§ WHAT IS NEEDED:
From the entries below, return unchanged every line from the one containing "01.03 (Mon): 23" through the one containing "04.03 (Thu): 23", including both of those lines.

§ GIVEN DATA:
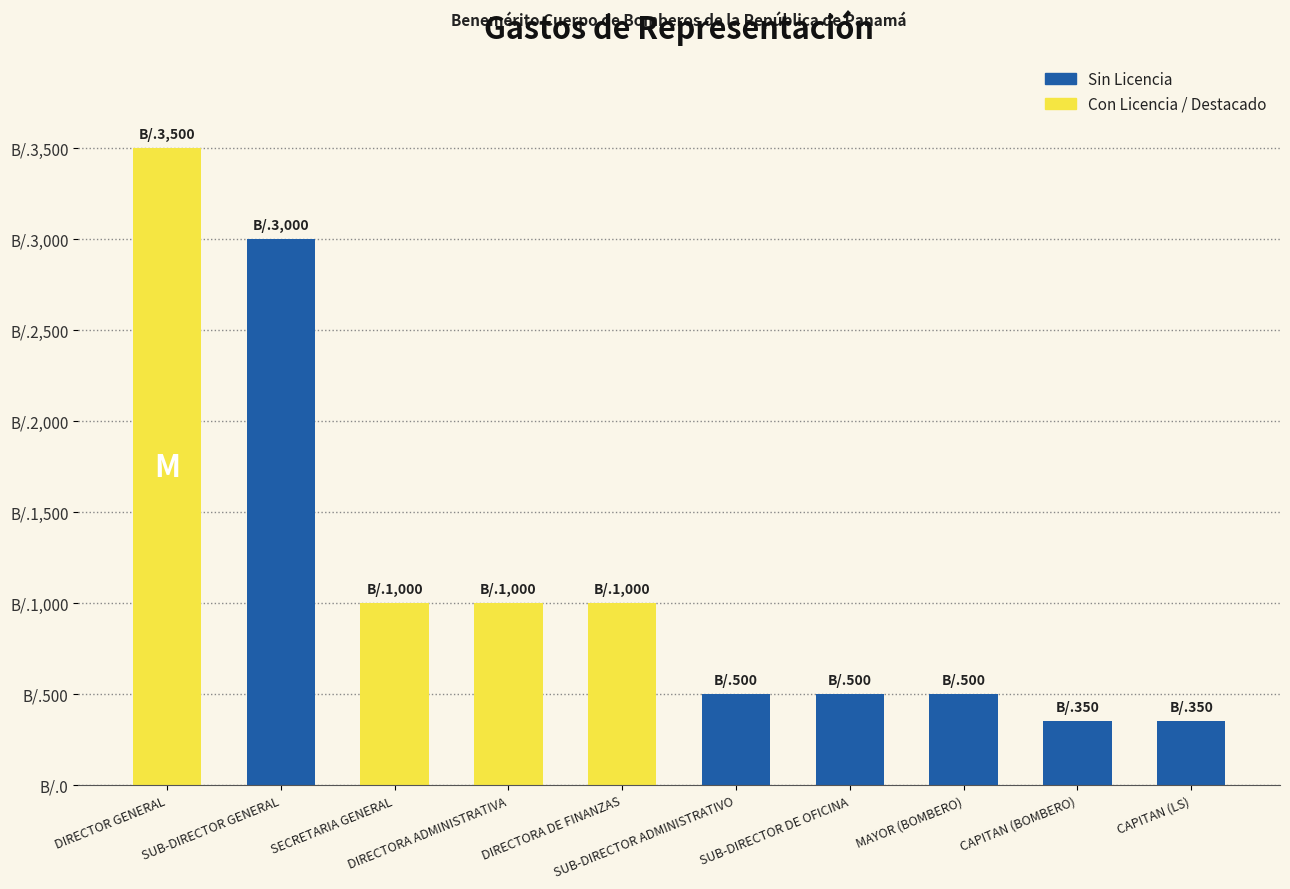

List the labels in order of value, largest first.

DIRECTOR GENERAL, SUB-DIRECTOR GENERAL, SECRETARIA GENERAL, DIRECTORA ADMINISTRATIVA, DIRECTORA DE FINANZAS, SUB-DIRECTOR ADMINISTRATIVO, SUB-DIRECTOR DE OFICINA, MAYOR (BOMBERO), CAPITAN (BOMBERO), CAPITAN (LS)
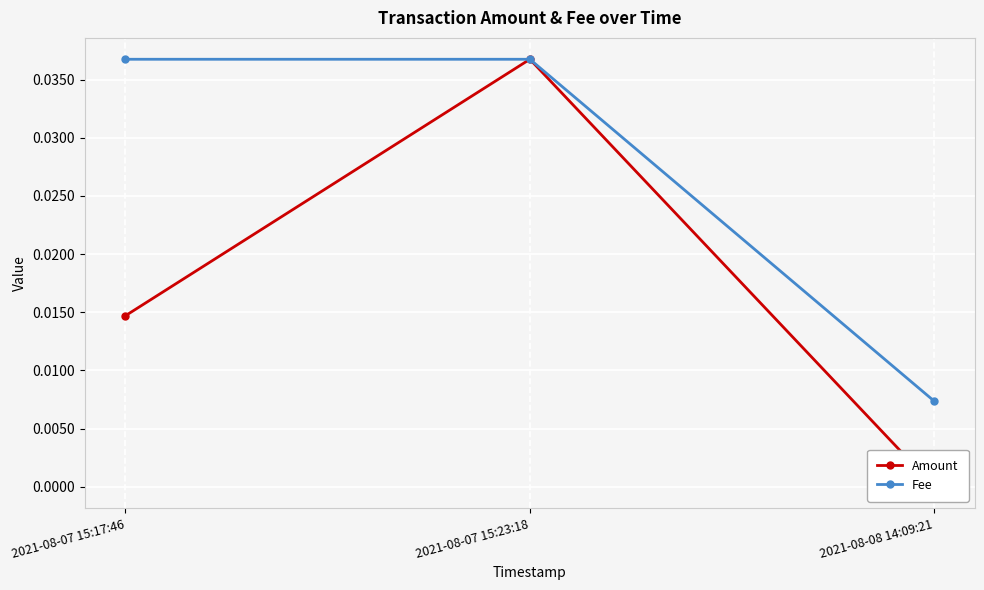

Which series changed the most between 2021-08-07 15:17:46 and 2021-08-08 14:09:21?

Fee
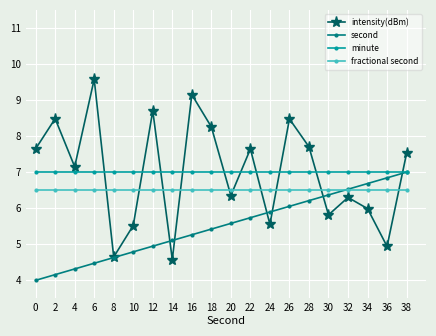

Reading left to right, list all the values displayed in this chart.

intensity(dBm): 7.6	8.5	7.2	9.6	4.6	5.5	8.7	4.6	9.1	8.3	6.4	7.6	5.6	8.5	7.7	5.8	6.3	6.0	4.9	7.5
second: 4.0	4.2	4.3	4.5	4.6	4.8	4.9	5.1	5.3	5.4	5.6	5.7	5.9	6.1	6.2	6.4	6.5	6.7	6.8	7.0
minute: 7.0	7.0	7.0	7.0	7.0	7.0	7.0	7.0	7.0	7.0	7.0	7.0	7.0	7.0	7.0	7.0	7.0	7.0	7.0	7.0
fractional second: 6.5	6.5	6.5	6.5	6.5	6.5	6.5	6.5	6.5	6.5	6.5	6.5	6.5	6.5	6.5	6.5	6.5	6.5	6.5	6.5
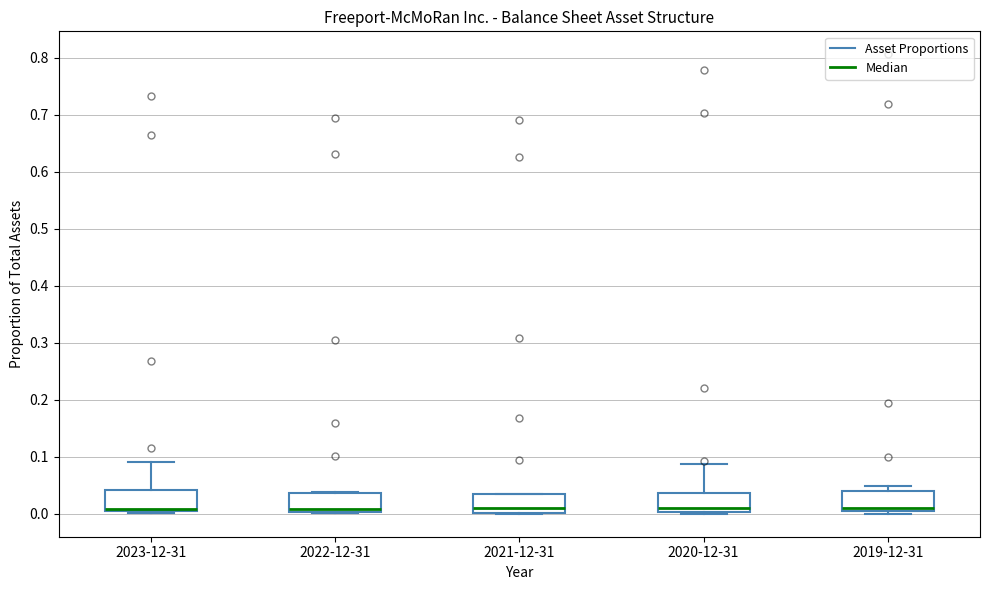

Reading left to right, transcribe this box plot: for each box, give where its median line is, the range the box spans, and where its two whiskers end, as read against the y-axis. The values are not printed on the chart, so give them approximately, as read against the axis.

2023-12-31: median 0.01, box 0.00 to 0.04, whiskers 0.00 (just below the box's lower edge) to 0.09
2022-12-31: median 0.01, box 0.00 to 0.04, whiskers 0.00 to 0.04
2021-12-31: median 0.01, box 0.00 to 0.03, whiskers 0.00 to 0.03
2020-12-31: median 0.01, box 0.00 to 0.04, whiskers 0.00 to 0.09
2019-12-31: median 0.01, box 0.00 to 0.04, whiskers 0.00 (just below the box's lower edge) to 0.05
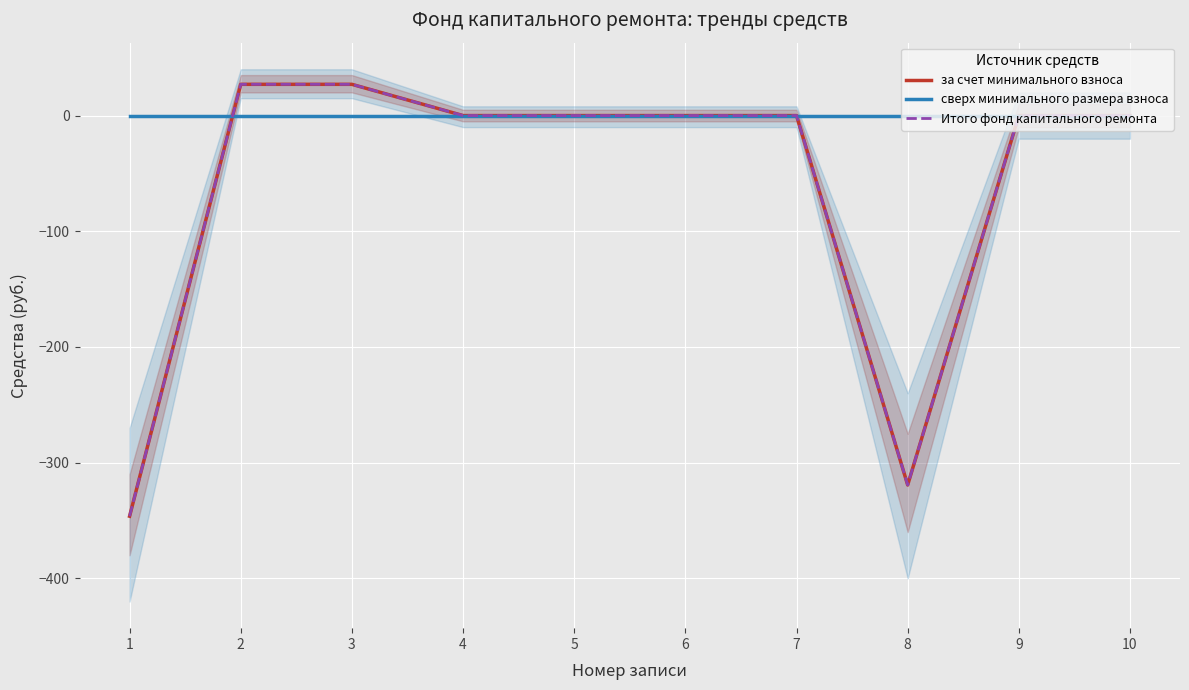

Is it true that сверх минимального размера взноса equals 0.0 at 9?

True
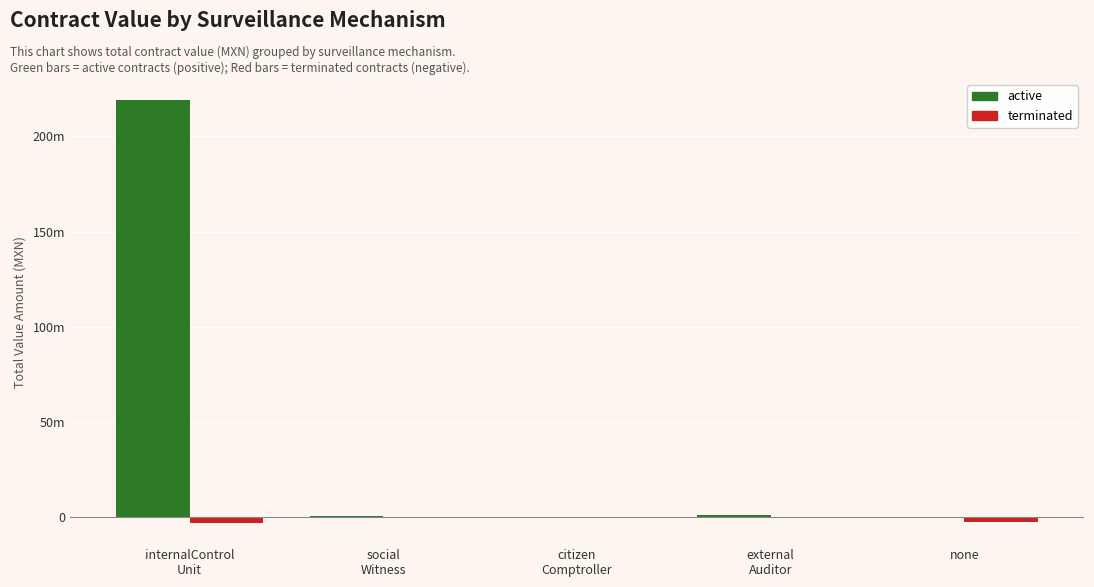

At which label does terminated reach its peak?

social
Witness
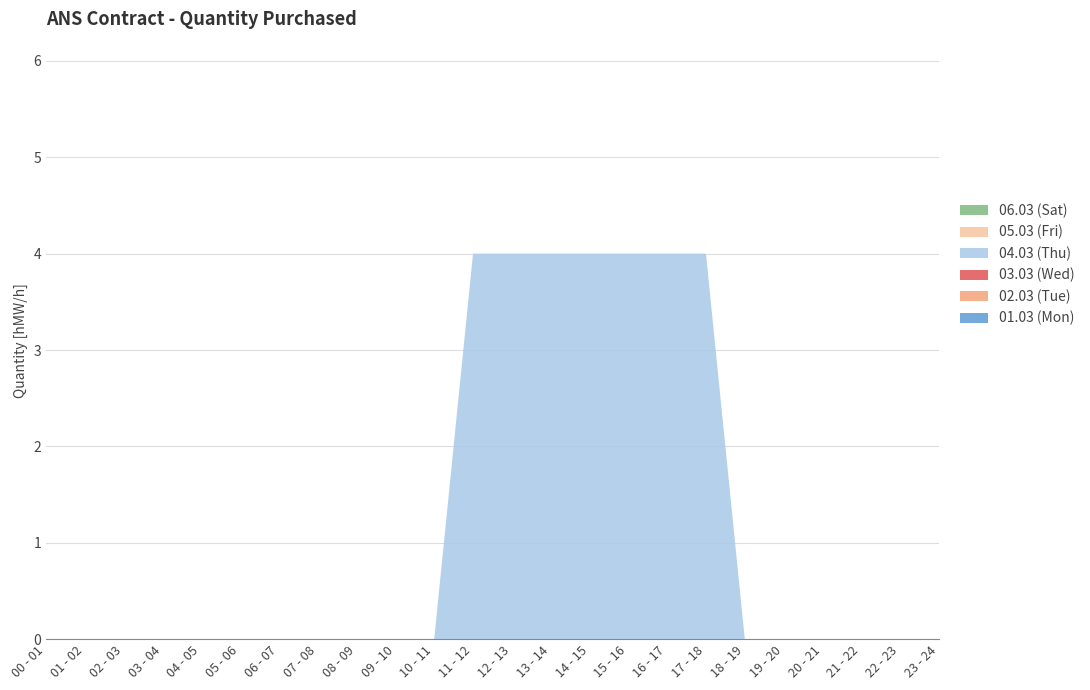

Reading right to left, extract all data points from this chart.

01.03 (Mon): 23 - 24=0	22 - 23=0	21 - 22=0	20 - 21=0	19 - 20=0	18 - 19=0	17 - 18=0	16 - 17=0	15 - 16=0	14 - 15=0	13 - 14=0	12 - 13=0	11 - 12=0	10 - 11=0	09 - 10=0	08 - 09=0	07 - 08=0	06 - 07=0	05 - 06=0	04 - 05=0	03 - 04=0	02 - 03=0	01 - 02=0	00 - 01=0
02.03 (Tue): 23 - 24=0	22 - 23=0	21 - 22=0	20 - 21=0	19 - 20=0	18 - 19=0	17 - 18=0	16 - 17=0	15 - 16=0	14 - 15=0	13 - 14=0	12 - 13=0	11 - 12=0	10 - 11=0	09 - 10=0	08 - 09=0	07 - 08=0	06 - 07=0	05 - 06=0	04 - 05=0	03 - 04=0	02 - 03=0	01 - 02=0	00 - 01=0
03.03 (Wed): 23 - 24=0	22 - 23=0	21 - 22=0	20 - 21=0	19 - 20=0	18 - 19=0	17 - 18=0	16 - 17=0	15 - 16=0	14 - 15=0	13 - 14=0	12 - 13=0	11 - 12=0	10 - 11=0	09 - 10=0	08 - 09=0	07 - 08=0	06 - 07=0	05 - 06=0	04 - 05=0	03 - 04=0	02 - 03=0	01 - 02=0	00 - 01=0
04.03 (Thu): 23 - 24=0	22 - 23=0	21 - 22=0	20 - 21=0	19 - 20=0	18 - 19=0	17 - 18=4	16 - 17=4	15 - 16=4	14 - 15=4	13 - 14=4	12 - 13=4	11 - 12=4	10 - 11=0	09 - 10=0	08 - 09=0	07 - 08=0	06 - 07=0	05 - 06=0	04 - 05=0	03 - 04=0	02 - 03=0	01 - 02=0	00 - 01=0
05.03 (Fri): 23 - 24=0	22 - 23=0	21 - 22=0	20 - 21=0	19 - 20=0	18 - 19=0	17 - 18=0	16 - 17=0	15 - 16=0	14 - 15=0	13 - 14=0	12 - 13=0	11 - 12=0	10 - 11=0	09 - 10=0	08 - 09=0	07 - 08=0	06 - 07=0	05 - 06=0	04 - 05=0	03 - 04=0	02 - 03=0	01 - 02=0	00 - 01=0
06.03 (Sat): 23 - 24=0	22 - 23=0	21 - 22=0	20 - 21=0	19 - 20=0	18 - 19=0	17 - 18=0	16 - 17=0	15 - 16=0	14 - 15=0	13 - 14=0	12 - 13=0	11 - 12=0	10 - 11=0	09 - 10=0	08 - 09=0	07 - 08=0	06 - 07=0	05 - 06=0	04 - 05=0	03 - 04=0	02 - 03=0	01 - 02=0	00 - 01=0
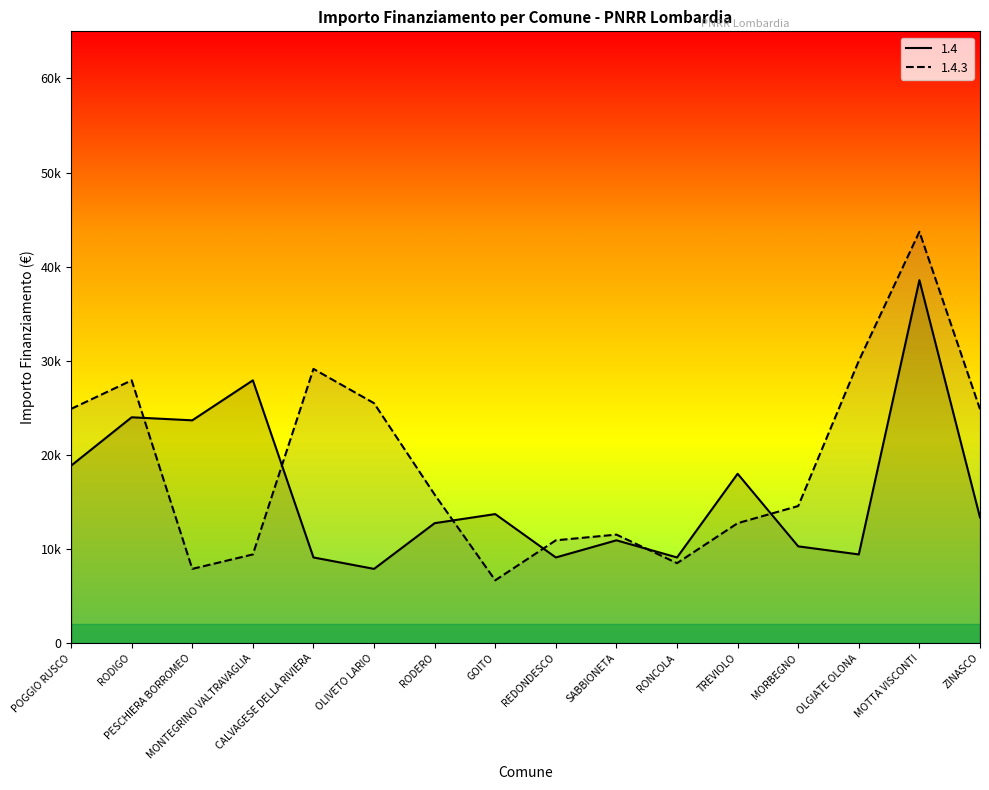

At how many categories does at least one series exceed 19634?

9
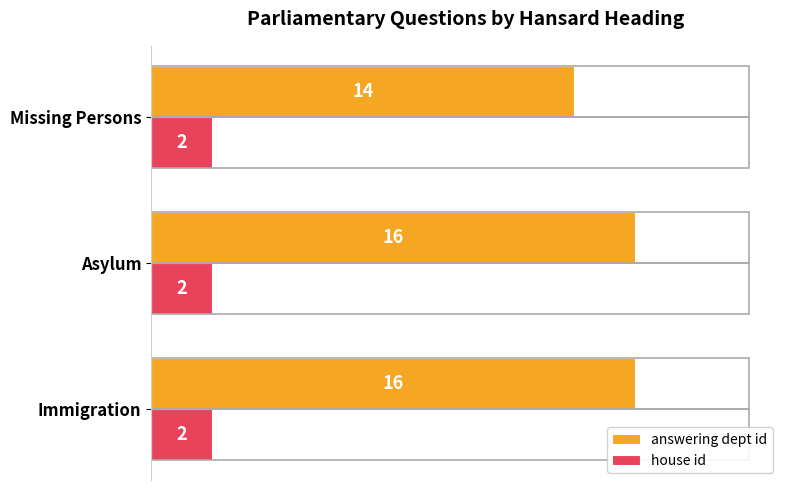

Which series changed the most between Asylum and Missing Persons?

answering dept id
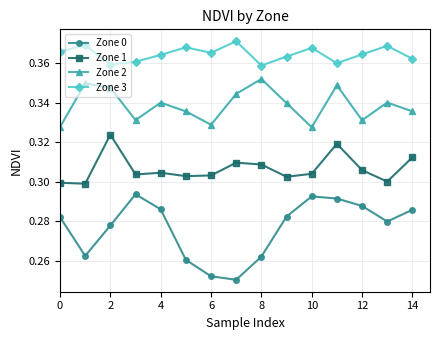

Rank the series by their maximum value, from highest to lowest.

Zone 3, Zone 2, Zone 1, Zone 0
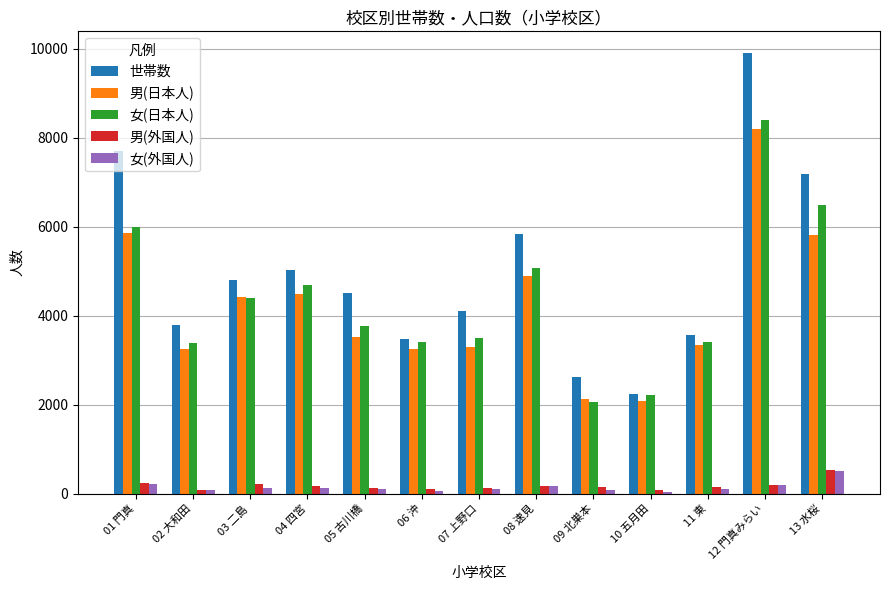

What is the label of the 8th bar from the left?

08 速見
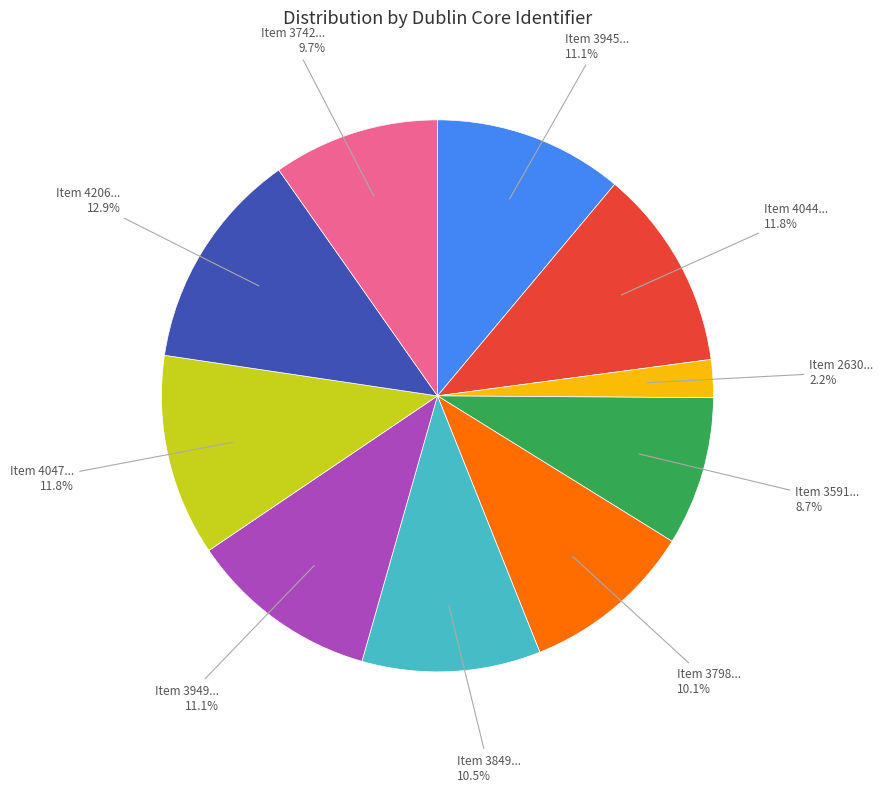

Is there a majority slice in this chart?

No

§ TASK ANSWER:
01.03 (Mon): 23 - 24=0	22 - 23=0	21 - 22=0	20 - 21=0	19 - 20=0	18 - 19=0	17 - 18=0	16 - 17=0	15 - 16=0	14 - 15=0	13 - 14=0	12 - 13=0	11 - 12=0	10 - 11=0	09 - 10=0	08 - 09=0	07 - 08=0	06 - 07=0	05 - 06=0	04 - 05=0	03 - 04=0	02 - 03=0	01 - 02=0	00 - 01=0
02.03 (Tue): 23 - 24=0	22 - 23=0	21 - 22=0	20 - 21=0	19 - 20=0	18 - 19=0	17 - 18=0	16 - 17=0	15 - 16=0	14 - 15=0	13 - 14=0	12 - 13=0	11 - 12=0	10 - 11=0	09 - 10=0	08 - 09=0	07 - 08=0	06 - 07=0	05 - 06=0	04 - 05=0	03 - 04=0	02 - 03=0	01 - 02=0	00 - 01=0
03.03 (Wed): 23 - 24=0	22 - 23=0	21 - 22=0	20 - 21=0	19 - 20=0	18 - 19=0	17 - 18=0	16 - 17=0	15 - 16=0	14 - 15=0	13 - 14=0	12 - 13=0	11 - 12=0	10 - 11=0	09 - 10=0	08 - 09=0	07 - 08=0	06 - 07=0	05 - 06=0	04 - 05=0	03 - 04=0	02 - 03=0	01 - 02=0	00 - 01=0
04.03 (Thu): 23 - 24=0	22 - 23=0	21 - 22=0	20 - 21=0	19 - 20=0	18 - 19=0	17 - 18=4	16 - 17=4	15 - 16=4	14 - 15=4	13 - 14=4	12 - 13=4	11 - 12=4	10 - 11=0	09 - 10=0	08 - 09=0	07 - 08=0	06 - 07=0	05 - 06=0	04 - 05=0	03 - 04=0	02 - 03=0	01 - 02=0	00 - 01=0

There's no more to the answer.